# Create spreadsheet with Supersite data for Chairs and Candidates  

Create a spreadsheet that combines Supersite data from several sources into views designed for Supersite Chairs and Candidates.

- pctss dataframe 
    - INPUT: pct_supersite.xlsx
    - each row has precinct information including 2024 supersite
- Create ss_areas dataframe
    - each row has Supersite data aggregated from pctss
    - group by pctss by supersite
    - create columns with lists of all the Areas, SDs, HDs at each Supersite
- Create hd_ss 
    - each row has hd data
    - group pctss by hd
    - create columns with lists of Supersites and precincts for each hd
- Create sd_ss 
    - each row has sd data
    - group pctss by sd
    - create columns with lists of Supersites and precincts for each sd

- write Excel spreadsheet with information for Supersite Chairs and candidates
    - OUTPUT: supersite_area_HD_SD_DRAFT_2024.xlsx
        - write ss_areas to one worksheet
        - write sd_ss to one worksheet
        - write hd_ss to one worksheet
        
## Possible enhancements
- DONE: Transform Areas column from Python list to string, eg. [BO-03, BO-04, MT-03] to "BO-03, BO-04, MT-03"
- Transform Areas column from AreasShort to AreasLong format e.g. "Boulder 03"

- DONE: create list of Supersites for each SD, HD

In [None]:
import pandas as pd

In [None]:
# read in pct_supersite.xlsx

cols = ['Pct', 'AreaShort', 'SD', 'HD', 'supersite']
pctss = pd.read_excel('data/pct_supersite.xlsx', usecols=cols)

pctss.info()
pctss

In [None]:
# create ss_areas dataframe with columns of lists of Areas, SDs and HDs at each Supersite

def collist(s):
    return s.unique().tolist()

ss_areas = pctss.groupby('supersite').agg(
    areas=('AreaShort', collist),
    SDs=('SD', collist),
    HDs=('HD', collist),
    PCTs=('Pct', collist)
)

# convert lists in areas, SDs, HDs, PCTs to strings

ss_areas['area'] = [','.join(map(str, l)) for l in ss_areas['areas']]
ss_areas['sd'] = [','.join(map(str, l)) for l in ss_areas['SDs']]
ss_areas['hd'] = [','.join(map(str, l)) for l in ss_areas['HDs']]
ss_areas['pct'] = [','.join(map(str, l)) for l in ss_areas['PCTs']]

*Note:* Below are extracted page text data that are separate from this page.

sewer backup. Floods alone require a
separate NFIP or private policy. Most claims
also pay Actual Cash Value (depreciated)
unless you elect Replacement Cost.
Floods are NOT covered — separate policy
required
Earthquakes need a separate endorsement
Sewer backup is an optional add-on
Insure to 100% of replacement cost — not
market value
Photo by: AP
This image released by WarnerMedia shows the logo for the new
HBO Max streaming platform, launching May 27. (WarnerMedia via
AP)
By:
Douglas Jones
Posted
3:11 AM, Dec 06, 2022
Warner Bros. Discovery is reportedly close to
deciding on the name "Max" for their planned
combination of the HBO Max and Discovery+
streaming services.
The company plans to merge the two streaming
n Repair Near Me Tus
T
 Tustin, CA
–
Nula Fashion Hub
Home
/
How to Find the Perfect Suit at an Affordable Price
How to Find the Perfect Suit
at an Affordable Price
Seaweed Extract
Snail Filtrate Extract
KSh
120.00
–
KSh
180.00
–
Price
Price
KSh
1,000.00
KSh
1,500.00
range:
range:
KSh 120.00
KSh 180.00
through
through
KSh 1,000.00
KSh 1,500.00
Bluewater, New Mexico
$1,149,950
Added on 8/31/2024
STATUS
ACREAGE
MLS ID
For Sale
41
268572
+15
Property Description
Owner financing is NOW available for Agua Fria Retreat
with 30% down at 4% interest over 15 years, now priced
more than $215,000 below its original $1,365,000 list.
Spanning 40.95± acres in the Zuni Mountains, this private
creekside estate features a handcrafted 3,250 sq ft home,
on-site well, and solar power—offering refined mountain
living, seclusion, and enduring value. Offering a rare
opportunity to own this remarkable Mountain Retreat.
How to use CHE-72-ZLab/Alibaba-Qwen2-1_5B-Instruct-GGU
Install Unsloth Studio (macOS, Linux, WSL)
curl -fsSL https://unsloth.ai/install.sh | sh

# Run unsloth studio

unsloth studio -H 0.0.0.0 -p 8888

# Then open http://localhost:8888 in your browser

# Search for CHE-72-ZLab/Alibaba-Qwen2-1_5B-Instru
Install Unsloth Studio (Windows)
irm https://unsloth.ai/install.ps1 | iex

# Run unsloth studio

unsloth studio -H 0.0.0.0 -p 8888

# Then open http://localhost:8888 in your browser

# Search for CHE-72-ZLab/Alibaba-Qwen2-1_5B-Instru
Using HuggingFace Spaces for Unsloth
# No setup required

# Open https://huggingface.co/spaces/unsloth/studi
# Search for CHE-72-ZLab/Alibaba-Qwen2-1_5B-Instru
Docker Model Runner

ss_areas = ss_areas[['area', 'sd', 'hd', 'pct']]


ss_areas.info()
ss_areas

## Create list of Supersites by SD, HD
- SD18 at Niwot, New Vista, Monarch, Eldorado K8, Centaurus, ...

In [None]:
# Create dataframe that lists which supersites and precincts are part of each House District

hd_ss = pctss.groupby('HD').agg(
    supersites=('supersite', collist),
    PCTs=('Pct', collist)
)


In [None]:
# Create dataframe that lists which supersites and precincts are part of each Senate District
sd_ss = pctss.groupby('SD').agg(
    supersites=('supersite', collist),
    PCTs=('Pct', collist)
)


## Write Supersite data, HD data and SD data to Excel spreadsheet

In [None]:
# Write excel spreadsheet with separate tabs for ss_areas, hd_ss, sd_ss

with pd.ExcelWriter('data/supersite_area_HD_SD_DRAFT_2024.xlsx') as writer:
    
    ss_areas.to_excel(writer, sheet_name='Areas, SD, HD at Supersite', index=True)
    hd_ss.to_excel(writer, sheet_name="HDs")  
    sd_ss.to_excel(writer, sheet_name="SDs")